◆ **Assignment**: Can you switch "Search" to "Look" throughout the listing below, change nothing else, and give the lines back without the pictures?

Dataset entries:
======

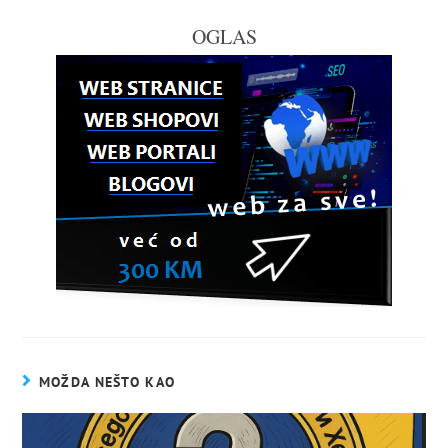
OGLAS
MOŽDA NEŠTO KAO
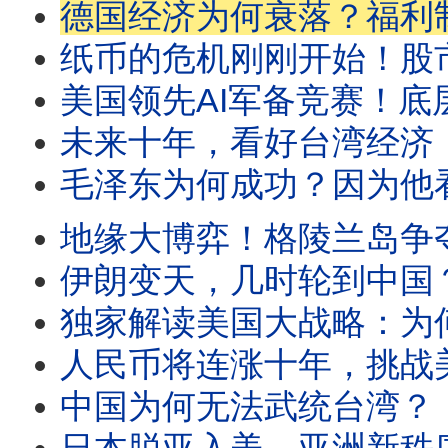
德国经济为何衰落？福利制度吞噬经济成果，德国葬送
纸币的危机刚刚开始！股市和黄金上涨不是因为经济增长，而是因为纸币
美国领先AI军备竞赛！底层劳动者成为炮灰！AI时代的全球大洗牌正式
未来十年，看好台湾经济！中国陷入通缩悖论！为何通缩
毛泽东为何成功？因为他看透了中国人的“斩杀线”！秦制让中国
地缘大博弈！格陵兰岛争夺战！美国战略闭环即将完成，中
伊朗变天，几时轮到中国？中国的制度腐败速度惊人，历史即将进入改朝换代期！
独家解读美国大战略：为何美国要重回门罗主义？为什么全球即将进入三分天
人民币将连涨十年，挑战美元霸权？别被表面数据误导！中国经济
中国为何无法武统台湾？《战争论》已经告诉我们答案！如果爆发战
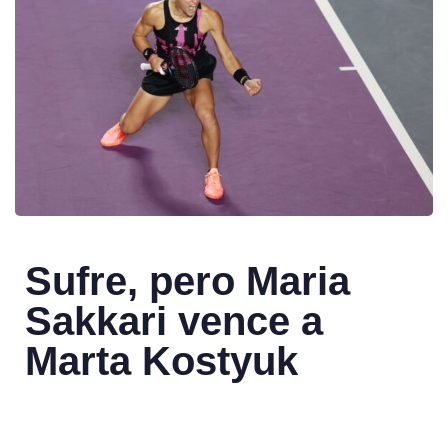
Sufre, pero Maria
Sakkari vence a
Marta Kostyuk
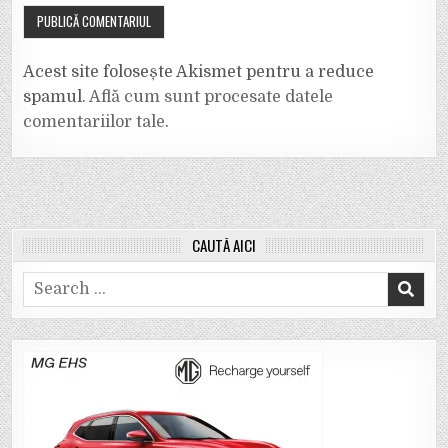
Acest site folosește Akismet pentru a reduce
spamul.
Află cum sunt procesate datele
comentariilor tale
.
CAUTĂ AICI
Search
for:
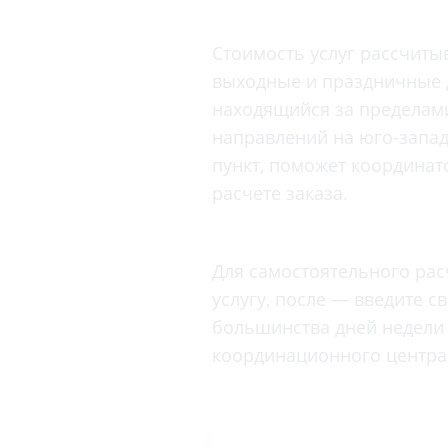
Вакцинация и иммунопрофилактика
Логопеди
Венерология
Стоимость услуг рассчит
Маммолог
Гастроэнтерология
выходные и праздничные д
Мануальн
Гематология
находящийся за пределами
Массаж
Гинекология
направлений на юго-запад
Медицинс
пункт, поможет координато
Гирудотерапия
Невролог
расчете заказа.
Дерматология
Нейропси
Диетология
Нейрохир
Иммунология
Для самостоятельного рас
Нефролог
услугу, после — введите с
Инфекционные заболевания
Онкоурол
большинства дней недели 
Кардиология
Остеопат
координационного центра 
Клиническая психология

======

◆ **Result for this task**:
OGLAS
MOŽDA NEŠTO KAO
德国经济为何衰落？福利制度吞噬经济成果，德国葬送
纸币的危机刚刚开始！股市和黄金上涨不是因为经济增长，而是因为纸币
美国领先AI军备竞赛！底层劳动者成为炮灰！AI时代的全球大洗牌正式
未来十年，看好台湾经济！中国陷入通缩悖论！为何通缩
毛泽东为何成功？因为他看透了中国人的“斩杀线”！秦制让中国
地缘大博弈！格陵兰岛争夺战！美国战略闭环即将完成，中
伊朗变天，几时轮到中国？中国的制度腐败速度惊人，历史即将进入改朝换代期！
独家解读美国大战略：为何美国要重回门罗主义？为什么全球即将进入三分天
人民币将连涨十年，挑战美元霸权？别被表面数据误导！中国经济
中国为何无法武统台湾？《战争论》已经告诉我们答案！如果爆发战
Sufre, pero Maria
Sakkari vence a
Marta Kostyuk
Acest site folosește Akismet pentru a reduce
spamul.
Află cum sunt procesate datele
comentariilor tale
.
CAUTĂ AICI
Look
for:
Вакцинация и иммунопрофилактика
Логопеди
Венерология
Стоимость услуг рассчит
Маммолог
Гастроэнтерология
выходные и праздничные д
Мануальн
Гематология
находящийся за пределами
Массаж
Гинекология
направлений на юго-запад
Медицинс
пункт, поможет координато
Гирудотерапия
Невролог
расчете заказа.
Дерматология
Нейропси
Диетология
Нейрохир
Иммунология
Для самостоятельного рас
Нефролог
услугу, после — введите с
Инфекционные заболевания
Онкоурол
большинства дней недели 
Кардиология
Остеопат
координационного центра 
Клиническая психология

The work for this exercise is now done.